Here on the island of El Hierro, my neighbours are Venezolanos I have Argentinian friends so it somewhat brings back memories. The Canarian people are extremely friendly and very polite, they seem to be smiling all day. 

The main reason we are here is the climate, in the small village of El Tamaduste, on the coast, the temperature rarely goes below 18ºC, people swim in the sea all year round, and the summers are milder than Spain.

The main disadvantage is that it takes longer to get here, the main islands to England four and a half hours, however that doesn't bother me I rarely travel to the U.K. Perhaps you should consider Tenerife or the beautiful Gran Canaria, both with large ExPat populations and far cheaper than Spain or England.

Here on El Hierro there are only three or four English, so the language is a must, however the link below gives you a taste of the island,

Hepa


----------



## 90199 (Mar 21, 2010)

bob_bob said:


> Ryanair now fly Bristol to Gran Canaria, be flexible with your dates and you can pick up a real bargain.

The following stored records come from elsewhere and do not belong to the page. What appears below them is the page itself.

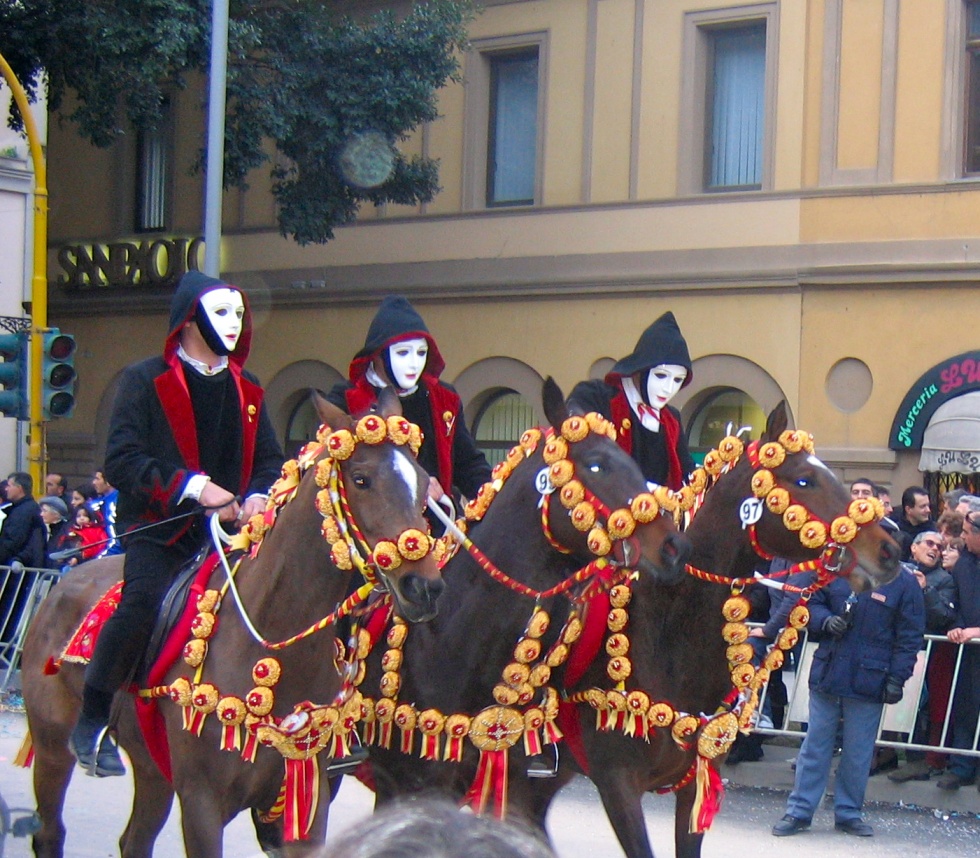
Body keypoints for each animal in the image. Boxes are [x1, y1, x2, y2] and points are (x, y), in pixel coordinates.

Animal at [20, 389, 446, 858]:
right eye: (361, 479)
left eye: (422, 482)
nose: (423, 587)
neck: (273, 644)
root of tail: (60, 583)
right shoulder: (203, 802)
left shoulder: (306, 803)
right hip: (52, 747)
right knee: (51, 830)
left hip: (152, 770)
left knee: (134, 840)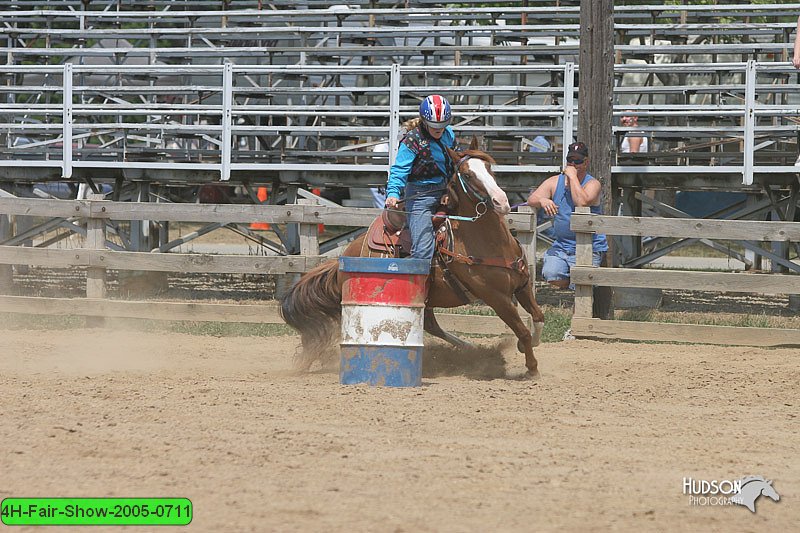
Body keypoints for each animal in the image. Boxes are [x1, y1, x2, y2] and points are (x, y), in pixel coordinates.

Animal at [278, 139, 548, 376]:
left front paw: (528, 347)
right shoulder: (496, 298)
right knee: (430, 325)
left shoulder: (522, 286)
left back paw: (473, 351)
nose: (501, 201)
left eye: (489, 168)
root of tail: (343, 256)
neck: (490, 243)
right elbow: (522, 330)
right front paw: (532, 367)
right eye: (468, 175)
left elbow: (537, 318)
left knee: (431, 325)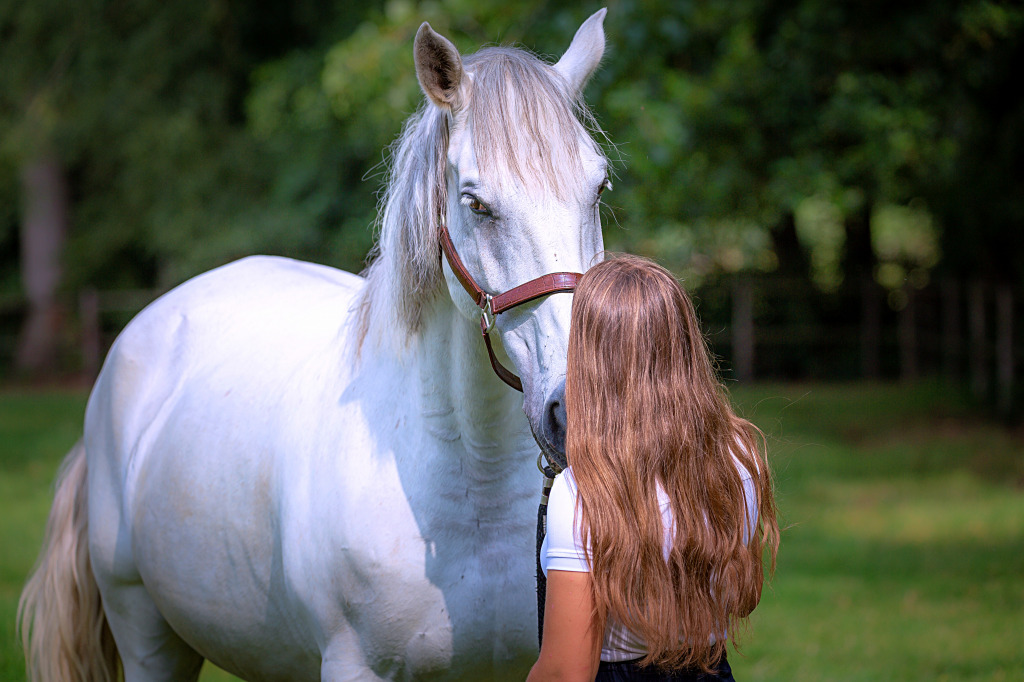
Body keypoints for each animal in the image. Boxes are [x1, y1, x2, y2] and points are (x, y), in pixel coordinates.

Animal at [19, 9, 611, 682]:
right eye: (476, 203)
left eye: (598, 188)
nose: (576, 405)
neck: (471, 488)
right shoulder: (353, 664)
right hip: (145, 634)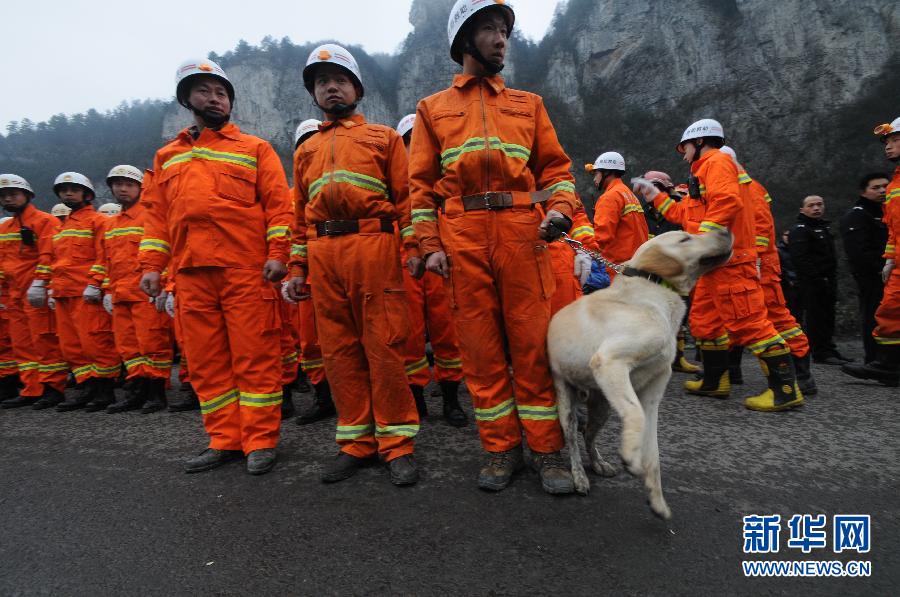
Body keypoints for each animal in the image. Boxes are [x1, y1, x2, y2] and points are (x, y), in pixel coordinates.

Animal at [548, 228, 732, 516]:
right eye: (685, 239)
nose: (725, 230)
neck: (653, 294)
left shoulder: (654, 391)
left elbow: (653, 451)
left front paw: (656, 499)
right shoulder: (609, 361)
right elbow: (635, 414)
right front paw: (630, 457)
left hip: (602, 406)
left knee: (588, 434)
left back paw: (599, 463)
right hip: (566, 404)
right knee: (574, 441)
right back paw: (579, 477)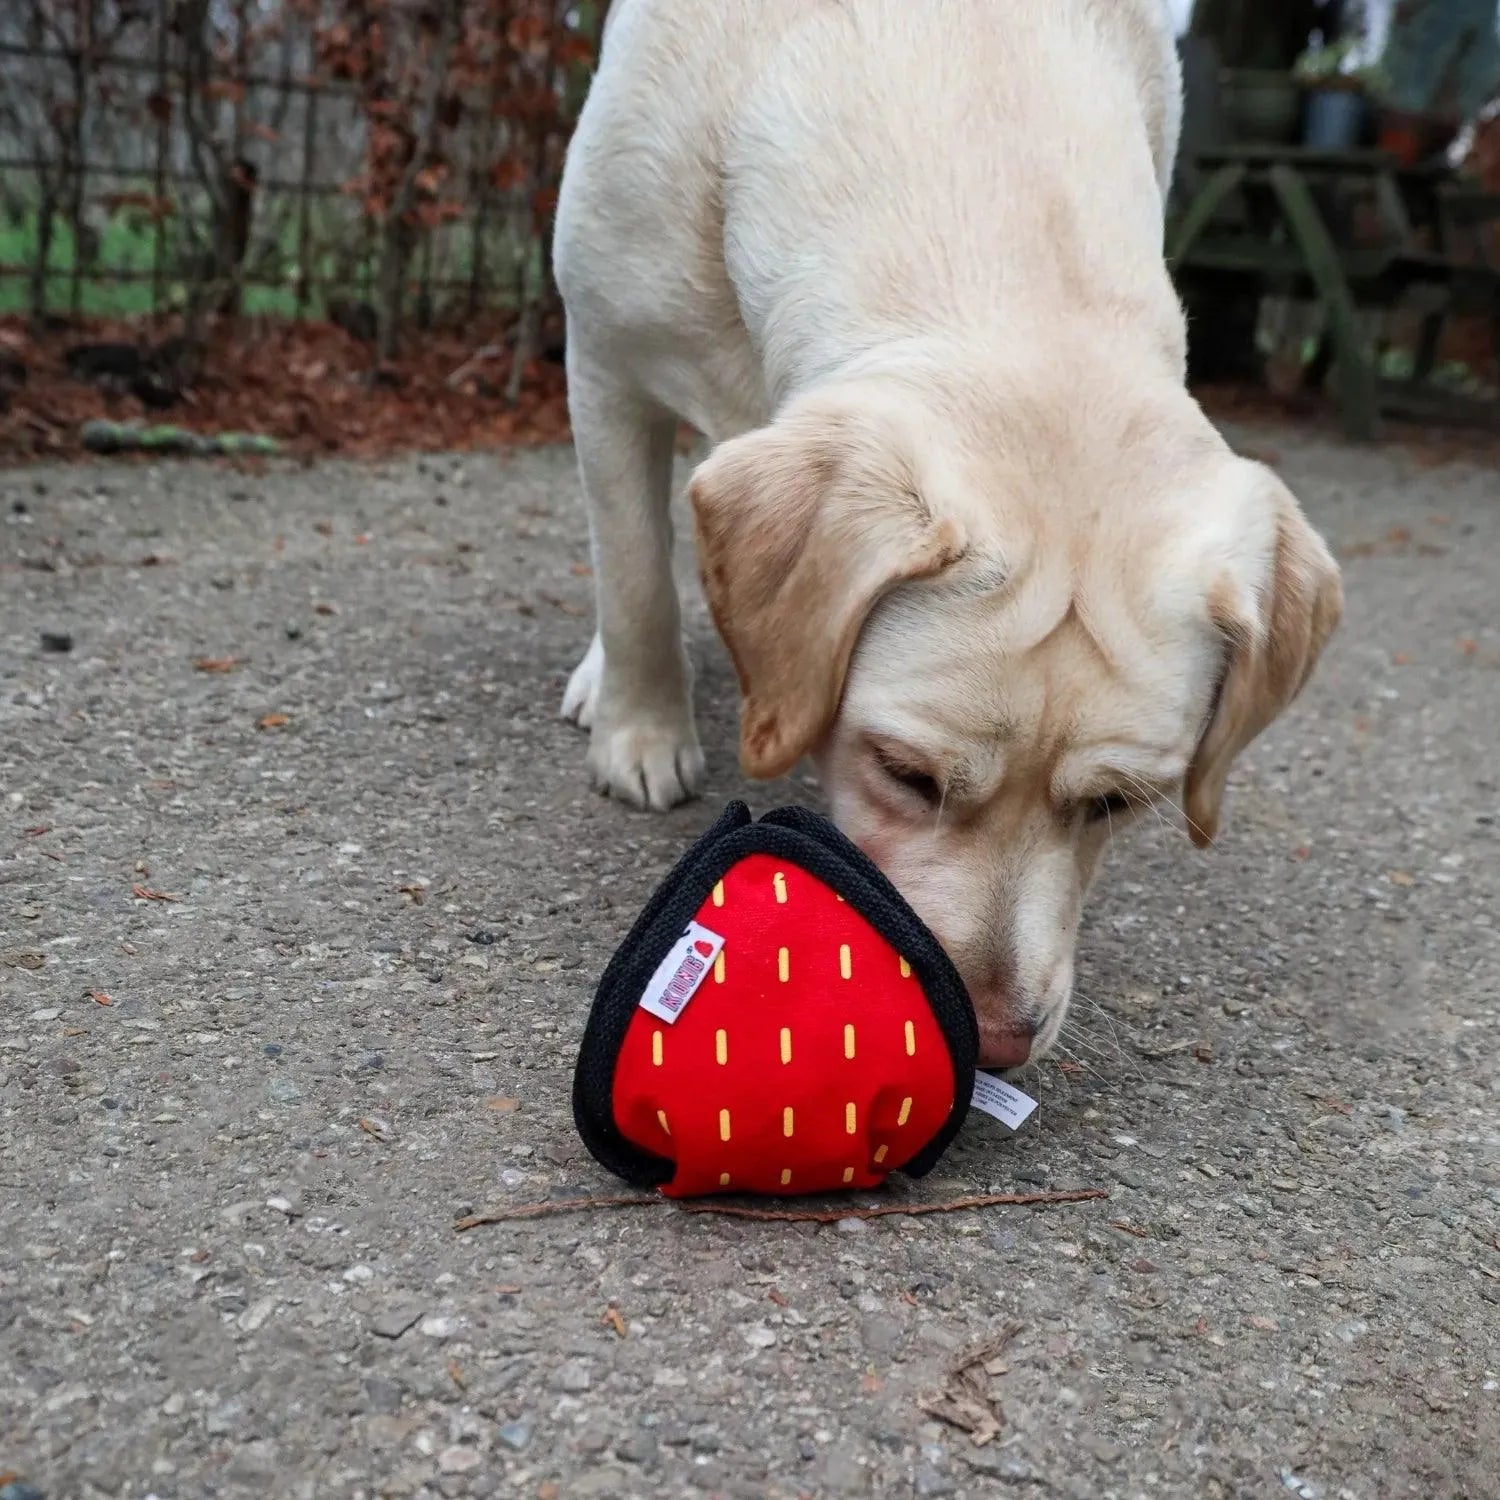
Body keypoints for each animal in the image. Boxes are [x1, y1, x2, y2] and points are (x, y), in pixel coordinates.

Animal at [555, 0, 1350, 1068]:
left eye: (1116, 804)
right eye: (907, 774)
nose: (999, 1045)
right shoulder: (604, 358)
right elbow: (636, 577)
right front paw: (641, 730)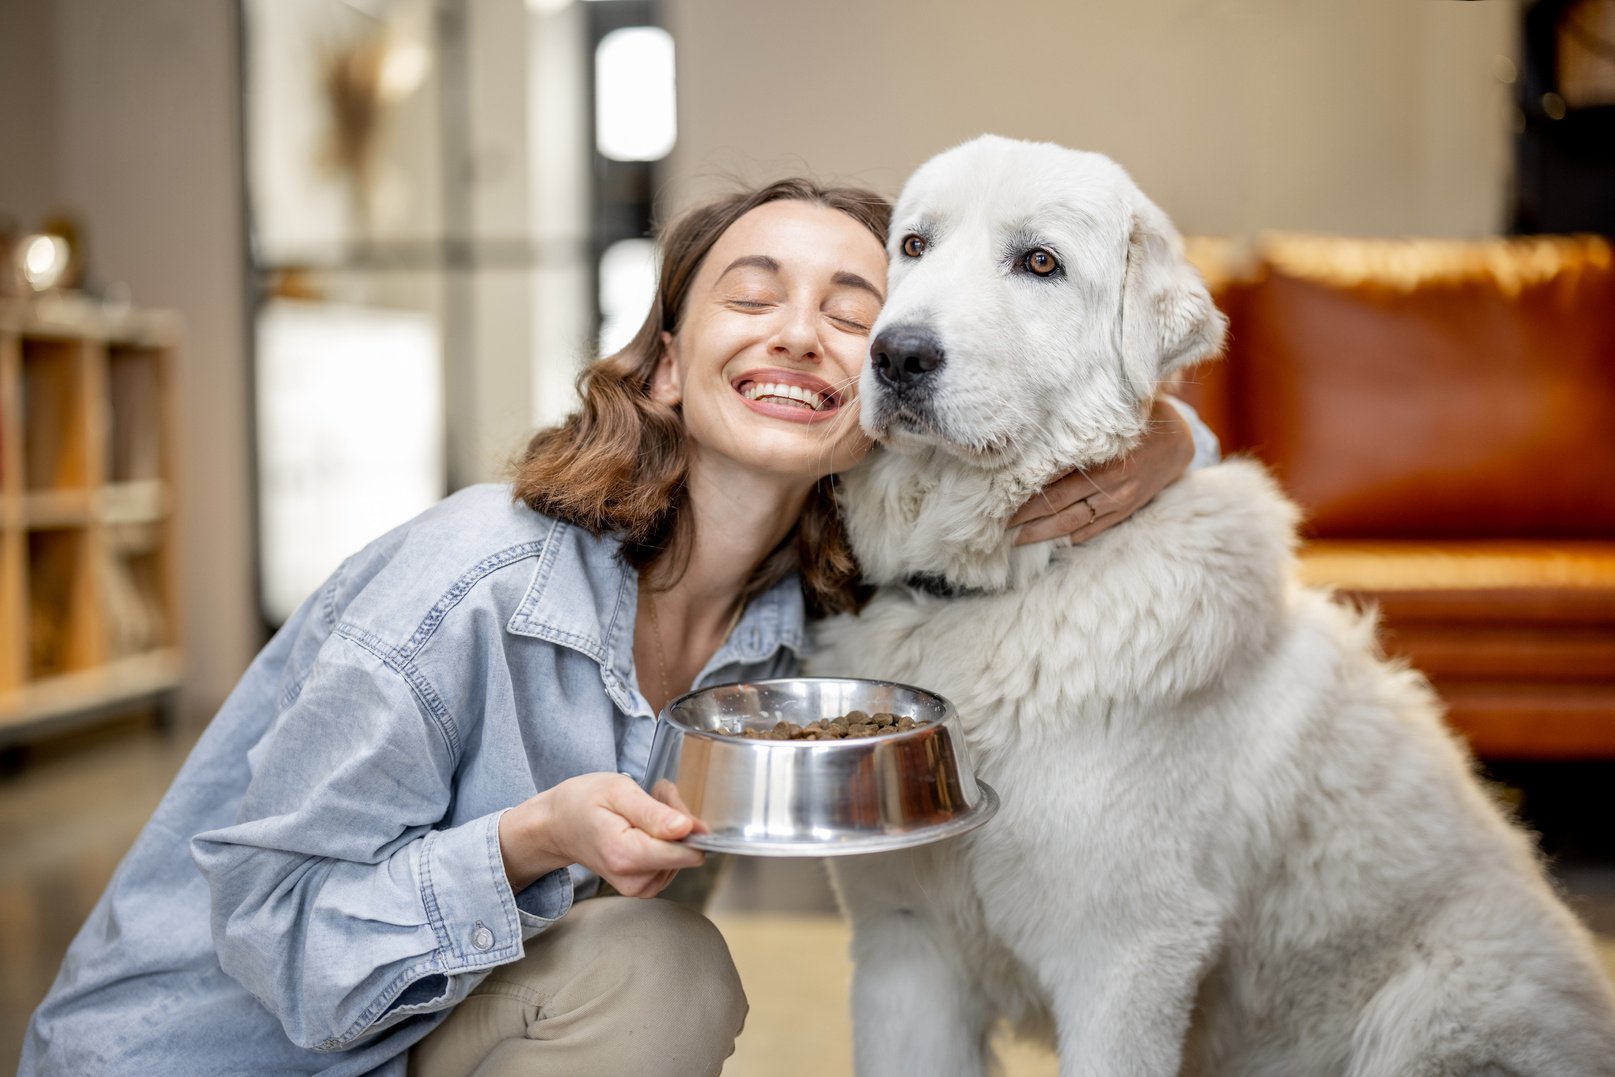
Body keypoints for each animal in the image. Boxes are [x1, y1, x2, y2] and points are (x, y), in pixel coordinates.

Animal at [813, 137, 1615, 1077]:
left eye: (1039, 263)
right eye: (913, 246)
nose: (897, 355)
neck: (1002, 585)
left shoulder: (1125, 957)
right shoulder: (907, 950)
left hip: (1432, 1011)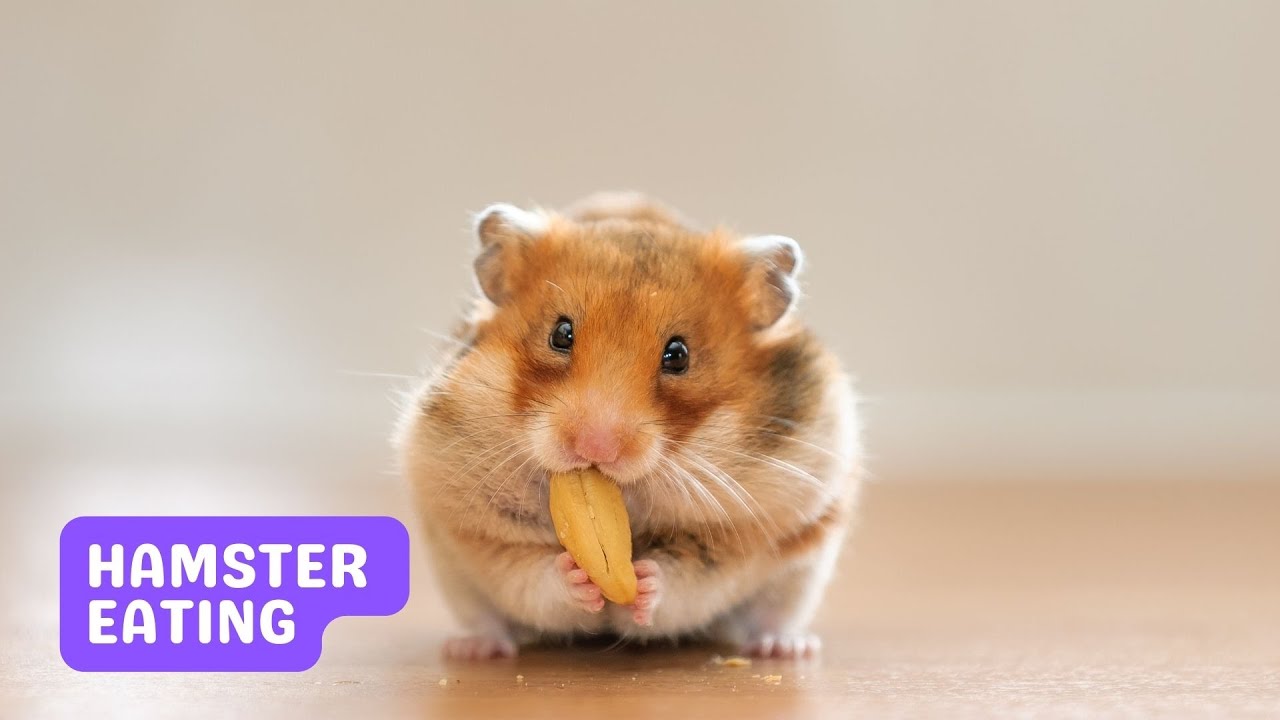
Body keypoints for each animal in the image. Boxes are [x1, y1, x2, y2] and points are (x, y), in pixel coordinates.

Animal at [395, 192, 862, 660]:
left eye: (679, 355)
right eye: (560, 334)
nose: (595, 449)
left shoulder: (744, 533)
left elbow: (688, 579)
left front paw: (644, 582)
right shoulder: (475, 526)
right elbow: (531, 574)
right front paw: (576, 577)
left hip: (801, 574)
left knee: (771, 617)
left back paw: (786, 648)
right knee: (486, 618)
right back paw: (473, 649)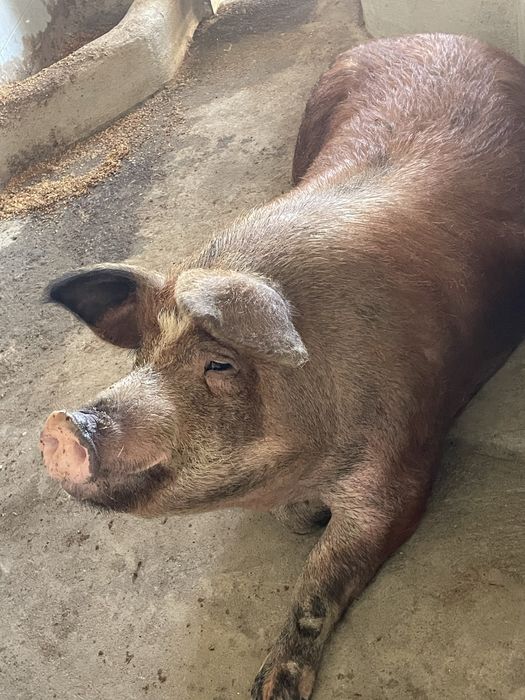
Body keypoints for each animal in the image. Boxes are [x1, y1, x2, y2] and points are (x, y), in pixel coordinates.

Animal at [40, 33, 525, 700]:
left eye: (220, 364)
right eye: (143, 354)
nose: (64, 425)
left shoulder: (401, 463)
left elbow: (320, 580)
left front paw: (271, 689)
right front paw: (304, 518)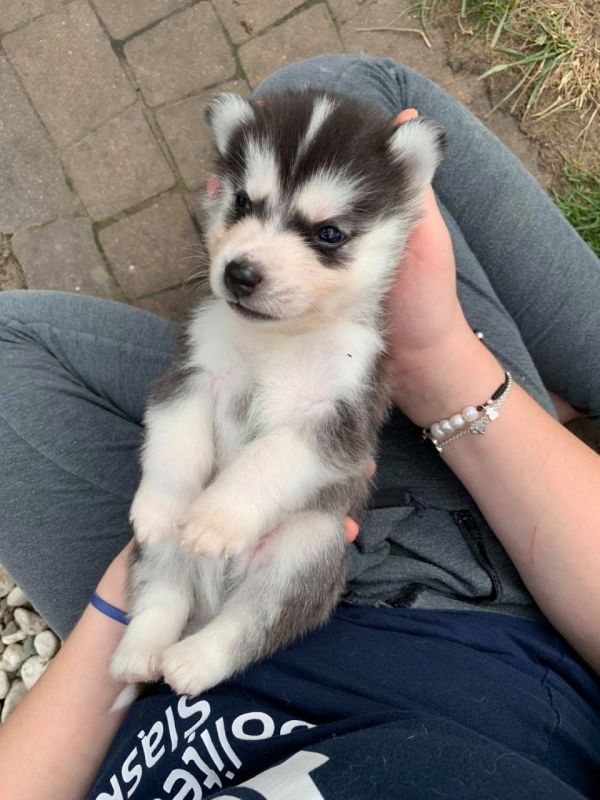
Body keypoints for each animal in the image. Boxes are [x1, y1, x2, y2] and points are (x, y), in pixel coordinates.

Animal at [109, 88, 445, 701]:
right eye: (243, 202)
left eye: (329, 233)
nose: (240, 273)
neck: (279, 339)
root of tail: (210, 600)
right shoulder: (191, 373)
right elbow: (175, 445)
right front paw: (168, 504)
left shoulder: (337, 421)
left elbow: (267, 460)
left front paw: (216, 520)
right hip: (159, 559)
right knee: (162, 594)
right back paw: (139, 653)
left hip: (306, 549)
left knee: (250, 624)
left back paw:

I'll be there for a couple of months in the Autumn and the weather down south of the island is good all year round, no real winter to worry about and as an artist the mountain areas will keep you happy for many years I would think. If you did need warming up try some mojo spuds


¡¡Papas Arrugadas con salsa de mojo!!

Bob Bob is so right, I first visited in 1962, and the South in 1984, it is like jumping from an English winter straight back into summer and the scenery of the island North or South is very special,
Hepa


----------



## hopeful49 (Apr 29, 2011)

*thanks*



bob_bob said:


> Ryanair now fly Bristol to Gran Canaria, be flexible with your dates and you can pick up a real bargain. I'll be there for a couple of months in the Autumn and the weather down south of the island is good all year round, no real winter to worry about and as an artist the mountain areas will keep you happy for many years I would think. If you did need warming up try some mojo spuds


Thanks for that bob bob. I am going to have a google at Gran canaria,
Hopeful49


----------



## hopeful49 (Apr 29, 2011)

*Reassuring*



stevelin said:


> Hi we love Alhaurin de la Torre about 20 mins from Malaga airport we hale from Southampton so often use Bournemouth airport. The weather here is great and there is a small expat community. We know several single women who love it here and have a great social life


Hi Stevelin,Thanks for that. It`s nice to know other single women are OK,
Hopeful49


----------